This exercise asks for every line of the material that contains the word "оператором".
**** DATA PROVIDED ****
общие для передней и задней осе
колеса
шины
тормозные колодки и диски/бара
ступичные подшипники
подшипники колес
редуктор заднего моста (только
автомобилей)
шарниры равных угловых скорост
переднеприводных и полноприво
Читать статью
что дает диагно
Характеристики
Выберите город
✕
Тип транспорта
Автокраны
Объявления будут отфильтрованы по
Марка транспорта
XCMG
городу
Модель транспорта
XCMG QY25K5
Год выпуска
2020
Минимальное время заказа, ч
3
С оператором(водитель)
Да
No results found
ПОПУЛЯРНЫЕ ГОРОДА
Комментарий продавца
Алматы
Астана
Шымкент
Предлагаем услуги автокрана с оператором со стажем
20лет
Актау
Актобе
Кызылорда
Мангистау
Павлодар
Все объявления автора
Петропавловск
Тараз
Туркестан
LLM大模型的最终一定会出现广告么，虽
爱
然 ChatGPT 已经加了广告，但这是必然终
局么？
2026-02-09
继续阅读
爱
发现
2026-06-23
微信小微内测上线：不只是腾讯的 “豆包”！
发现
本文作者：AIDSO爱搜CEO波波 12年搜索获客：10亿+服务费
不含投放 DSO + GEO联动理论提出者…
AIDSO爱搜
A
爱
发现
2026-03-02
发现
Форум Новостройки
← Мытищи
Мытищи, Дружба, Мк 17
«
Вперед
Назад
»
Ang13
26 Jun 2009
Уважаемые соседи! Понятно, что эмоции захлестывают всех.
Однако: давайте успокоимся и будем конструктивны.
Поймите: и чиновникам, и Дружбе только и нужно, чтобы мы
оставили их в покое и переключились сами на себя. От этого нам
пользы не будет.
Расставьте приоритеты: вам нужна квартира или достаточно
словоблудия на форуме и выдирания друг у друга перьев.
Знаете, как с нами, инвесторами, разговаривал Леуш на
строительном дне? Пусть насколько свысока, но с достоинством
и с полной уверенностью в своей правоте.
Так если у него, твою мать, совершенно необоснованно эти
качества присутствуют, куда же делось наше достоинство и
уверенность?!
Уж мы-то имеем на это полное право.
****
■ **EXERCISE OUTPUT**
С оператором(водитель)
Предлагаем услуги автокрана с оператором со стажем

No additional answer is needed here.